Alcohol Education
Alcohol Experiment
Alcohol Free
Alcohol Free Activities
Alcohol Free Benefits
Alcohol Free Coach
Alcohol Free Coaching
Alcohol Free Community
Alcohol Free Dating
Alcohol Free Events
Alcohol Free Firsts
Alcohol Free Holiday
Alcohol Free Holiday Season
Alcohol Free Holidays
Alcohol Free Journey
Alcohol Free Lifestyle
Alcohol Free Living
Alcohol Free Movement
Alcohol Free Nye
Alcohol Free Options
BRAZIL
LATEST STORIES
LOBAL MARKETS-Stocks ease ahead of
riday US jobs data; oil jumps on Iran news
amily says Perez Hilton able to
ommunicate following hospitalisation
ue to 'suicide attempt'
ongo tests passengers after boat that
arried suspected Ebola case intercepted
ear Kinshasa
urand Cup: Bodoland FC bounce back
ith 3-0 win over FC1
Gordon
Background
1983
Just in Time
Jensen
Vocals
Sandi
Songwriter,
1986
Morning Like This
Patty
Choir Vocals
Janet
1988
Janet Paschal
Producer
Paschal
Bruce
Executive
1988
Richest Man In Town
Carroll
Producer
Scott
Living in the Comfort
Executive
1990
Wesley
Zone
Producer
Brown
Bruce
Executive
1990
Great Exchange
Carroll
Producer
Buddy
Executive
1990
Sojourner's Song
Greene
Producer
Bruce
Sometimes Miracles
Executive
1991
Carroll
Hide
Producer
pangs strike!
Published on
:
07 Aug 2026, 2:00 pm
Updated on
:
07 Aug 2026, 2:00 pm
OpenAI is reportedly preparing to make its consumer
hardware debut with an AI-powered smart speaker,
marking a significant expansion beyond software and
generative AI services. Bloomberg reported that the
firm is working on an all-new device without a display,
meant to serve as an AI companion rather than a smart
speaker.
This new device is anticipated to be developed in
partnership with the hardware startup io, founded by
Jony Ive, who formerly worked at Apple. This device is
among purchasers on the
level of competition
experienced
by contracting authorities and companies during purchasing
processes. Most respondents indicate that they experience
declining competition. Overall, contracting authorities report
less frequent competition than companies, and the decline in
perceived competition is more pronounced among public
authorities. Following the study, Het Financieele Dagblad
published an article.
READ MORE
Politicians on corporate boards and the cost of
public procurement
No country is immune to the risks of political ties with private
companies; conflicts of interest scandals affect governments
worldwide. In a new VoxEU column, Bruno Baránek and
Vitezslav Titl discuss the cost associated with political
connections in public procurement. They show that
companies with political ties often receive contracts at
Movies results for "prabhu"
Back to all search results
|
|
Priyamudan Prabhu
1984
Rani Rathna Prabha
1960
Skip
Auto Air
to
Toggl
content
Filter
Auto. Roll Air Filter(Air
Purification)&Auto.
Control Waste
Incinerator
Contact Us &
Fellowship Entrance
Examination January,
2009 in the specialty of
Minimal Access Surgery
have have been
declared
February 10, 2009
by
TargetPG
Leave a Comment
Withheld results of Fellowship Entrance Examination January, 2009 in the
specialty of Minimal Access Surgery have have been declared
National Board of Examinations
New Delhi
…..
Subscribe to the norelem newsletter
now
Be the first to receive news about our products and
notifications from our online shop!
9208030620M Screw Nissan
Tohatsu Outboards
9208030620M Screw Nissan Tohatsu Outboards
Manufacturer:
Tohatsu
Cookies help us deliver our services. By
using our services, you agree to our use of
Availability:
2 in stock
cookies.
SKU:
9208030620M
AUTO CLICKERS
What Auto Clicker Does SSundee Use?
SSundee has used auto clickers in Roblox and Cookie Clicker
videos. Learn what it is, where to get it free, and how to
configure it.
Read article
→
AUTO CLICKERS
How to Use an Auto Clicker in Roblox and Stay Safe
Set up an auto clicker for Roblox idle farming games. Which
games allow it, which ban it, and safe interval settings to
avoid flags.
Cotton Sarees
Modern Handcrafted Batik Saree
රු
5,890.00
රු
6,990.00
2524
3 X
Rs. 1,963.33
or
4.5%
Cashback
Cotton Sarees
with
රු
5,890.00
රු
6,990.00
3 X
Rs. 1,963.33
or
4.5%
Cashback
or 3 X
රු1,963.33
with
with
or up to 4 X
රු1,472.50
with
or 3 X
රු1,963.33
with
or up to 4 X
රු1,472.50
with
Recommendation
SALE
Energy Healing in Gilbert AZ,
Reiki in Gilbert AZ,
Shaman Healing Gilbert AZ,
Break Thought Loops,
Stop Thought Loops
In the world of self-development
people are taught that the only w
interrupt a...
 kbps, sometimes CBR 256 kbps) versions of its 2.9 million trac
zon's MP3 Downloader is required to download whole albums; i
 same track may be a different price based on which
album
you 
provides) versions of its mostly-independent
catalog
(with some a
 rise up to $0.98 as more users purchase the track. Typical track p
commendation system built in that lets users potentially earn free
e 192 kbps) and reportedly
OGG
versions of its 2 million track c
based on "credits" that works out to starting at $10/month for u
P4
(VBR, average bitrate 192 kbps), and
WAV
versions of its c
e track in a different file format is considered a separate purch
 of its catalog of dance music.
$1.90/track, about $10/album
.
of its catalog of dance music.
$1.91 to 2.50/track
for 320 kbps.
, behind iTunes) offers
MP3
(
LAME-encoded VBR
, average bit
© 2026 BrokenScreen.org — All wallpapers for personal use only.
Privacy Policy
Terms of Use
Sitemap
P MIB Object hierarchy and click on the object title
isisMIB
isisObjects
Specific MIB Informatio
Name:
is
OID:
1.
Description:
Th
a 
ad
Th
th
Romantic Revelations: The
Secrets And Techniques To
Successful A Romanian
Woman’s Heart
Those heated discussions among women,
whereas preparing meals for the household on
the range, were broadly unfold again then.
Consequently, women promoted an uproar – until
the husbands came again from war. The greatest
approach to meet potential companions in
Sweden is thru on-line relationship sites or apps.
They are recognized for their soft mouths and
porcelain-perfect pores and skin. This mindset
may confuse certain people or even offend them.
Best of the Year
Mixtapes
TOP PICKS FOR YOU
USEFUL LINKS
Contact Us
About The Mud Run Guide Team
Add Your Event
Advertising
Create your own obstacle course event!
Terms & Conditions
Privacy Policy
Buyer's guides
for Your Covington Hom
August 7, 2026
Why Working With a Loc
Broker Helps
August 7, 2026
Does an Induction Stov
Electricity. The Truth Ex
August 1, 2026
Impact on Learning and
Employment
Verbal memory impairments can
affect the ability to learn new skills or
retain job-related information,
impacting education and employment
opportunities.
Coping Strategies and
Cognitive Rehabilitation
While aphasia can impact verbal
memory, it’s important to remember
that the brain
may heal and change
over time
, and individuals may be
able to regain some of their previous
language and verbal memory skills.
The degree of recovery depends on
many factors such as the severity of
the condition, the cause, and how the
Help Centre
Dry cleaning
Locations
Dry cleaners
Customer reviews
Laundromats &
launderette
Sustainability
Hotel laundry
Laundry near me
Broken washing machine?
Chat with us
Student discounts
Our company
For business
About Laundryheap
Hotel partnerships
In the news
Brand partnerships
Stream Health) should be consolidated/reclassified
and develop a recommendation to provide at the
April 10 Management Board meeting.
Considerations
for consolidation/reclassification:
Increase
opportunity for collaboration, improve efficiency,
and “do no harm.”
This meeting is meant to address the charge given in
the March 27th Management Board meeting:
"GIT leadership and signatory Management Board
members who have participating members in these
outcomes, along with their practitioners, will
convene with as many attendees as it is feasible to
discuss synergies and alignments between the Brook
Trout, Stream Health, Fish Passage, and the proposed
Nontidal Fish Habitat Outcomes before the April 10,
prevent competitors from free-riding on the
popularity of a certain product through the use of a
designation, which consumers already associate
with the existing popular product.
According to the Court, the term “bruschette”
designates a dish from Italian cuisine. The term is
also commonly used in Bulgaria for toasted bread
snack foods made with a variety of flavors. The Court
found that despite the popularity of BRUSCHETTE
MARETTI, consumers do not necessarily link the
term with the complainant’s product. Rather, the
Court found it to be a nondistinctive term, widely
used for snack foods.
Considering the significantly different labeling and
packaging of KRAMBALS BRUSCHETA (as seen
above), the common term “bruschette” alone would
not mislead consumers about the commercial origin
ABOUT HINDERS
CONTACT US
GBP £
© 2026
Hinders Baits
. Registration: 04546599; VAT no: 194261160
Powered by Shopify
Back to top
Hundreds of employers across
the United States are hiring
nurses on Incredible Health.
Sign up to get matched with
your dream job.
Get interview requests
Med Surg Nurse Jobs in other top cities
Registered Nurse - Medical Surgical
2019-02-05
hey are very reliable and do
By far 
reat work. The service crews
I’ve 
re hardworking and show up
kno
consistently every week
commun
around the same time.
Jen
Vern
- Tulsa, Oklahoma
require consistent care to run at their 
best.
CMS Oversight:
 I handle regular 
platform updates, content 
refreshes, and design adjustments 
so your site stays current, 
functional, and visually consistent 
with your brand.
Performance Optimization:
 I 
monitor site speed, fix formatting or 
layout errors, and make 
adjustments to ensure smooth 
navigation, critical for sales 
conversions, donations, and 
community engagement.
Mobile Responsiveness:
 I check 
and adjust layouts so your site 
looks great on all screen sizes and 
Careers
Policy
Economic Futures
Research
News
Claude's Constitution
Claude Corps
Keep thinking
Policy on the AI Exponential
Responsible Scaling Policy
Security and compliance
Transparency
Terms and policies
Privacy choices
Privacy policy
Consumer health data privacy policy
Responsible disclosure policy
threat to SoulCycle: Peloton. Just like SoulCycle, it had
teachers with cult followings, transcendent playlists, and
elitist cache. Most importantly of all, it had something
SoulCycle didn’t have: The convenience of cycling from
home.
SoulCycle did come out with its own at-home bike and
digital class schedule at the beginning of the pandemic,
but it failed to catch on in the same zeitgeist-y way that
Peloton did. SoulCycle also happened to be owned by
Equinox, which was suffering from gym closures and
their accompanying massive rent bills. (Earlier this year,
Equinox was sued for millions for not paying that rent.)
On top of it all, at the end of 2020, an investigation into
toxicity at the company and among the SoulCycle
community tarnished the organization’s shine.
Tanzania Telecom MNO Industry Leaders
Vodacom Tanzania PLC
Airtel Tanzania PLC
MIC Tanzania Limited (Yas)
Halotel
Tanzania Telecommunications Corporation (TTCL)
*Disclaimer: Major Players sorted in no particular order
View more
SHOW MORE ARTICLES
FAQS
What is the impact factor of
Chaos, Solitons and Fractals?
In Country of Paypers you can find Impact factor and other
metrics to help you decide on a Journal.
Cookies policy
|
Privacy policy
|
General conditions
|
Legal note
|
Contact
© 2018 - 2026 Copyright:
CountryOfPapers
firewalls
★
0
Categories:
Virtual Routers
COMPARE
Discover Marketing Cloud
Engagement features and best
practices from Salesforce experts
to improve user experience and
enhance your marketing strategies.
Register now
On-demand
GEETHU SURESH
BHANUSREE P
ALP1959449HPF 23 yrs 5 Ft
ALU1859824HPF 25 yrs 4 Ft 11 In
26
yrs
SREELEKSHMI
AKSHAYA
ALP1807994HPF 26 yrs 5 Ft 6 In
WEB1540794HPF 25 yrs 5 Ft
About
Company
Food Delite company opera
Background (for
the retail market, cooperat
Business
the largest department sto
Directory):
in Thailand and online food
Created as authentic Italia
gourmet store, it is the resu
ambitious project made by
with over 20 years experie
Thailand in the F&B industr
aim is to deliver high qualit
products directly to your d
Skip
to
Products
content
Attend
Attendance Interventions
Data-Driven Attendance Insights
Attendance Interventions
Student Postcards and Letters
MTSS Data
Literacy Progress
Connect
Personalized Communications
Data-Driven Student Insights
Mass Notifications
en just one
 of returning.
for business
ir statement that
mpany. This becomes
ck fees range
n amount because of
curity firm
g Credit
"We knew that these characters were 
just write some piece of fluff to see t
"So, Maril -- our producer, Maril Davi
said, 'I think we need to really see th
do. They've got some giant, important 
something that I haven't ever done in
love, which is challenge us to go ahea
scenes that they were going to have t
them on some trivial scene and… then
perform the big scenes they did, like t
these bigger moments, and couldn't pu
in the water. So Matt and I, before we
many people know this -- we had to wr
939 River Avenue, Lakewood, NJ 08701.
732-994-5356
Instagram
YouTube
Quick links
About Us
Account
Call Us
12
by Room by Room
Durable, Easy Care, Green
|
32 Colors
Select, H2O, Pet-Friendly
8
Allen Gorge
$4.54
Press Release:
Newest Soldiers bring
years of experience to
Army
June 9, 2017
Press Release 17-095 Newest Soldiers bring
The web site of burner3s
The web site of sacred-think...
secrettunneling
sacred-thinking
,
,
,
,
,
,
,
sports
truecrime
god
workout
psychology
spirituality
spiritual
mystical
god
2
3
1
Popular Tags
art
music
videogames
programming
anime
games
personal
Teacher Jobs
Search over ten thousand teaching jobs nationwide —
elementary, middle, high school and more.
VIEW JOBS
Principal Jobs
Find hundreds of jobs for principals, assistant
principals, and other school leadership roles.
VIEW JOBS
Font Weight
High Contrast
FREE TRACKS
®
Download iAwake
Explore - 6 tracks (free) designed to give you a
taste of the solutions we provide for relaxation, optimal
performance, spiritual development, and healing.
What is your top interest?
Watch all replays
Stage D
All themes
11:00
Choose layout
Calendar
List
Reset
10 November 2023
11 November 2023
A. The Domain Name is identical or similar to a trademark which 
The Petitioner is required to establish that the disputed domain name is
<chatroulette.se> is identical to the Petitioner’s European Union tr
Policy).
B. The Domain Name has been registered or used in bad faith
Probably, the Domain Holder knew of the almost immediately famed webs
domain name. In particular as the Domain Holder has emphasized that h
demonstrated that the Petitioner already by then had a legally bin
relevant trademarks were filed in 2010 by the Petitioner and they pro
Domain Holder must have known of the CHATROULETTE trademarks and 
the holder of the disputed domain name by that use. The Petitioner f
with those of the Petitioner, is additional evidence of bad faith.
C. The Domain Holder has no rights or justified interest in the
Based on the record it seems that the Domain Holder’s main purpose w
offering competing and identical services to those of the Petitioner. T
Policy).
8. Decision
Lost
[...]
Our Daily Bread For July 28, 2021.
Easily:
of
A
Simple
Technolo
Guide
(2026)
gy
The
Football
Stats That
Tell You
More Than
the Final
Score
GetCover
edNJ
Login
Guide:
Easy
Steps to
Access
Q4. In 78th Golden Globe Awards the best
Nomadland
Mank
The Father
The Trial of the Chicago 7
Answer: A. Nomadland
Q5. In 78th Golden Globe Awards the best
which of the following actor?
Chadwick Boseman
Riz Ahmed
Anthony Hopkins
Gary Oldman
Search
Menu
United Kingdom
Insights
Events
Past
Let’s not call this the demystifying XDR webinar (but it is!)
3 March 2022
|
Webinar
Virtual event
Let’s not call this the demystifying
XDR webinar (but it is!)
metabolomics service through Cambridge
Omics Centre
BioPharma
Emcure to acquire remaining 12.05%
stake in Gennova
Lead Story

*-*-*

> WHAT IS NEEDED
Express each line from the start of the items up to and including the line containing "This new device" as a JSON list of strings, one string per line, with blank lines left out.

> ANSWER SECTION
[
  "Alcohol Education",
  "Alcohol Experiment",
  "Alcohol Free",
  "Alcohol Free Activities",
  "Alcohol Free Benefits",
  "Alcohol Free Coach",
  "Alcohol Free Coaching",
  "Alcohol Free Community",
  "Alcohol Free Dating",
  "Alcohol Free Events",
  "Alcohol Free Firsts",
  "Alcohol Free Holiday",
  "Alcohol Free Holiday Season",
  "Alcohol Free Holidays",
  "Alcohol Free Journey",
  "Alcohol Free Lifestyle",
  "Alcohol Free Living",
  "Alcohol Free Movement",
  "Alcohol Free Nye",
  "Alcohol Free Options",
  "BRAZIL",
  "LATEST STORIES",
  "LOBAL MARKETS-Stocks ease ahead of",
  "riday US jobs data; oil jumps on Iran news",
  "amily says Perez Hilton able to",
  "ommunicate following hospitalisation",
  "ue to 'suicide attempt'",
  "ongo tests passengers after boat that",
  "arried suspected Ebola case intercepted",
  "ear Kinshasa",
  "urand Cup: Bodoland FC bounce back",
  "ith 3-0 win over FC1",
  "Gordon",
  "Background",
  "1983",
  "Just in Time",
  "Jensen",
  "Vocals",
  "Sandi",
  "Songwriter,",
  "1986",
  "Morning Like This",
  "Patty",
  "Choir Vocals",
  "Janet",
  "1988",
  "Janet Paschal",
  "Producer",
  "Paschal",
  "Bruce",
  "Executive",
  "1988",
  "Richest Man In Town",
  "Carroll",
  "Producer",
  "Scott",
  "Living in the Comfort",
  "Executive",
  "1990",
  "Wesley",
  "Zone",
  "Producer",
  "Brown",
  "Bruce",
  "Executive",
  "1990",
  "Great Exchange",
  "Carroll",
  "Producer",
  "Buddy",
  "Executive",
  "1990",
  "Sojourner's Song",
  "Greene",
  "Producer",
  "Bruce",
  "Sometimes Miracles",
  "Executive",
  "1991",
  "Carroll",
  "Hide",
  "Producer",
  "pangs strike!",
  "Published on",
  ":",
  "07 Aug 2026, 2:00 pm",
  "Updated on",
  ":",
  "07 Aug 2026, 2:00 pm",
  "OpenAI is reportedly preparing to make its consumer",
  "hardware debut with an AI-powered smart speaker,",
  "marking a significant expansion beyond software and",
  "generative AI services. Bloomberg reported that the",
  "firm is working on an all-new device without a display,",
  "meant to serve as an AI companion rather than a smart",
  "speaker.",
  "This new device is anticipated to be developed in"
]